Karadeniz değişecektir, babanızdan dinlediğiniz ve çocukluğunuzdan beri sokaklarında dolaşmayı hayal ettiğiniz bu büyülü şehrinde, İstanbul`da. Karnınızı ucuz lokantalarından birinde paranızı kuruş kuruş hesaplayarak doyurduğunuzda, radyodan yükselen Yasemin Kumral`ın, Geldi geçti ömrüm benim/Şol yer seip geçmiş gibi diyen kırk sesi, Efsus ki yarim gece geldi, gece getti/Heç bilmedim ömrüm nece geldi nece getti şarkısına dönüşünde, sizi yıkılmaktan alıkoyan bri yaşama sevincini hissedersiniz hala.

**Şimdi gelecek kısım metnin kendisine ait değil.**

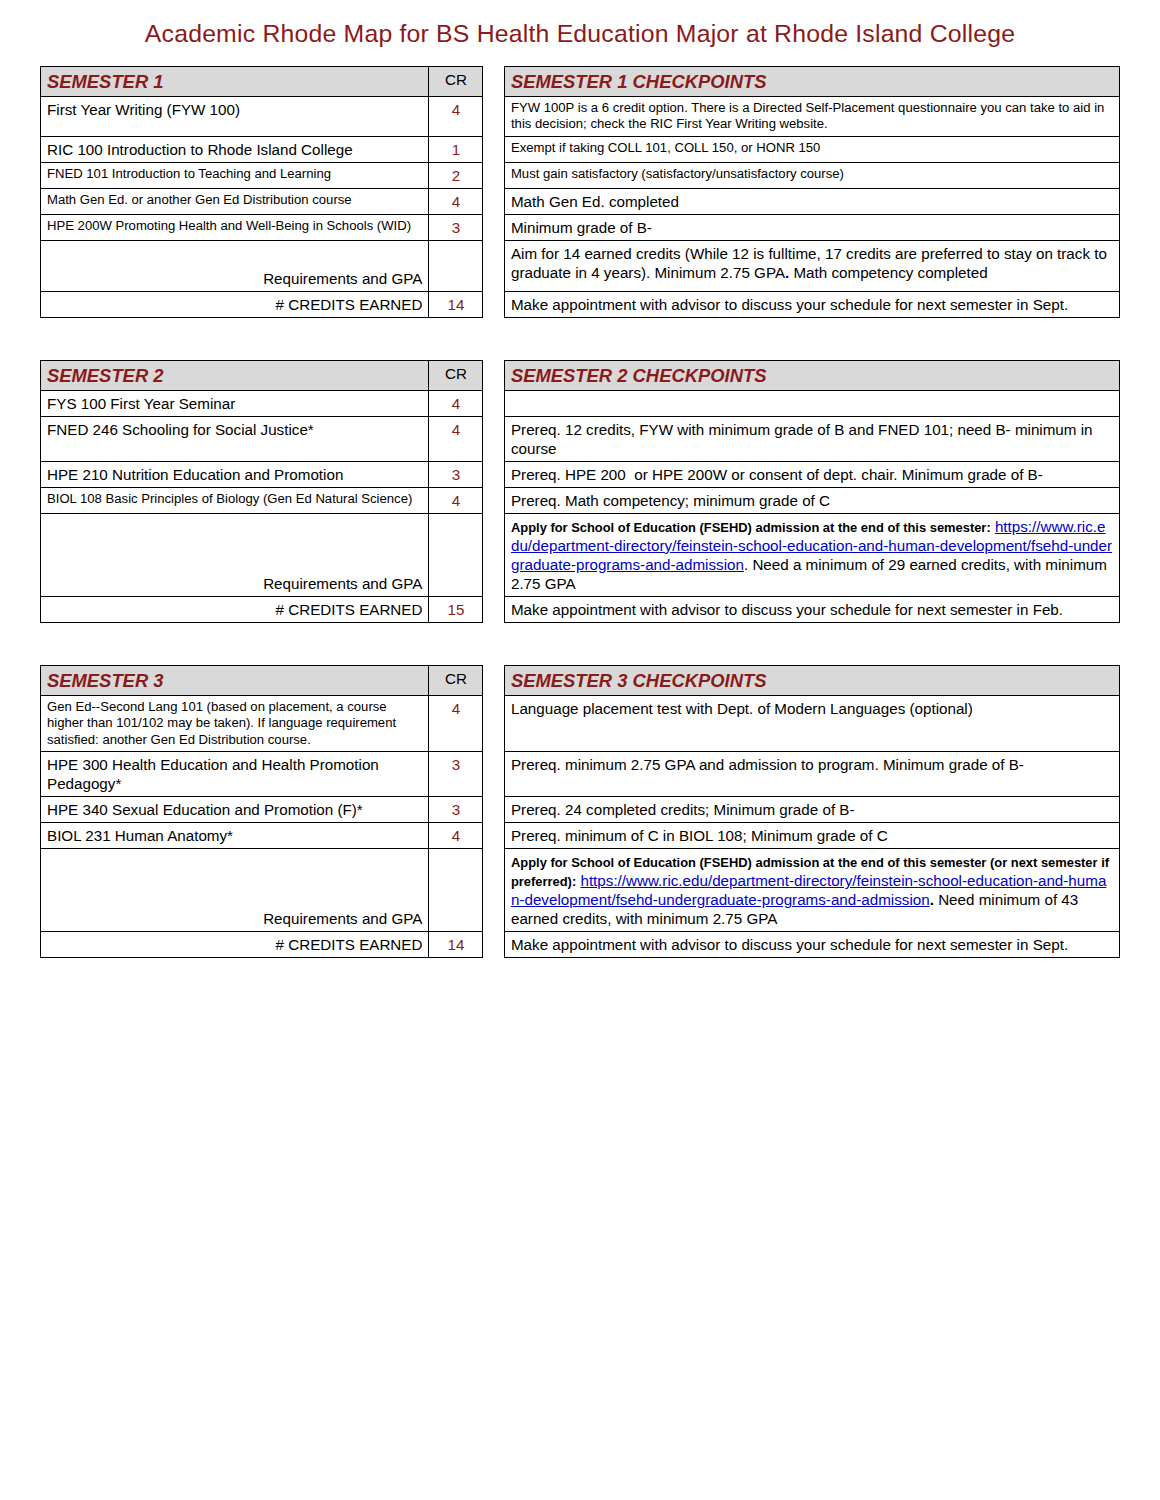Academic Rhode Map for BS Health Education Major at Rhode Island College
| SEMESTER 1 | CR | | SEMESTER 1 CHECKPOINTS |
| First Year Writing (FYW 100) | 4 | | FYW 100P is a 6 credit option. There is a Directed Self-Placement questionnaire you can take to aid in this decision; check the RIC First Year Writing website. |
| RIC 100 Introduction to Rhode Island College | 1 | | Exempt if taking COLL 101, COLL 150, or HONR 150 |
| FNED 101 Introduction to Teaching and Learning | 2 | | Must gain satisfactory (satisfactory/unsatisfactory course) |
| Math Gen Ed. or another Gen Ed Distribution course | 4 | | Math Gen Ed. completed |
| HPE 200W Promoting Health and Well-Being in Schools (WID) | 3 | | Minimum grade of B- |
| Requirements and GPA | | | Aim for 14 earned credits (While 12 is fulltime, 17 credits are preferred to stay on track to graduate in 4 years). Minimum 2.75 GPA . Math competency completed |
| # CREDITS EARNED | 14 | | Make appointment with advisor to discuss your schedule for next semester in Sept. |
| SEMESTER 2 | CR | | SEMESTER 2 CHECKPOINTS |
| FYS 100 First Year Seminar | 4 | | |
| FNED 246 Schooling for Social Justice* | 4 | | Prereq. 12 credits, FYW with minimum grade of B and FNED 101; need B- minimum in course |
| HPE 210 Nutrition Education and Promotion | 3 | | Prereq. HPE 200 or HPE 200W or consent of dept. chair. Minimum grade of B- |
| BIOL 108 Basic Principles of Biology (Gen Ed Natural Science) | 4 | | Prereq. Math competency; minimum grade of C |
| Requirements and GPA | | | Apply for School of Education (FSEHD) admission at the end of this semester: https://www.ric.edu/department-directory/feinstein-school-education-and-human-development/fsehd-undergraduate-programs-and-admission . Need a minimum of 29 earned credits, with minimum 2.75 GPA |
| # CREDITS EARNED | 15 | | Make appointment with advisor to discuss your schedule for next semester in Feb. |
| SEMESTER 3 | CR | | SEMESTER 3 CHECKPOINTS |
| Gen Ed--Second Lang 101 (based on placement, a course higher than 101/102 may be taken). If language requirement satisfied: another Gen Ed Distribution course. | 4 | | Language placement test with Dept. of Modern Languages (optional) |
| HPE 300 Health Education and Health Promotion Pedagogy* | 3 | | Prereq. minimum 2.75 GPA and admission to program. Minimum grade of B- |
| HPE 340 Sexual Education and Promotion (F)* | 3 | | Prereq. 24 completed credits; Minimum grade of B- |
| BIOL 231 Human Anatomy* | 4 | | Prereq. minimum of C in BIOL 108; Minimum grade of C |
| Requirements and GPA | | | Apply for School of Education (FSEHD) admission at the end of this semester (or next semester if preferred): https://www.ric.edu/department-directory/feinstein-school-education-and-human-development/fsehd-undergraduate-programs-and-admission . Need minimum of 43 earned credits, with minimum 2.75 GPA |
| # CREDITS EARNED | 14 | | Make appointment with advisor to discuss your schedule for next semester in Sept. |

Kaderin sizi hangi köşede beklediğini bilebilr misiniz, peki? Nazım`ın, Orhan Veli`nin, Yahya Kemal`in eşliğinde gezilen bir şehrin, aynı zamanda o gezginin yazgısı olacağını tahmin edebilir misiniz? Her biri, birer kalp sancısı gibi gelen anıların bir: yol öyküsüne dönüşeceğini? Bir otel odasının uzunca bir ömrün karşılığı olacağını?
Size Anar`ı sunuyoruz; Çağdaş Azerbaycan Edebiyatı`nın modern hikayedeki en büyü ismini.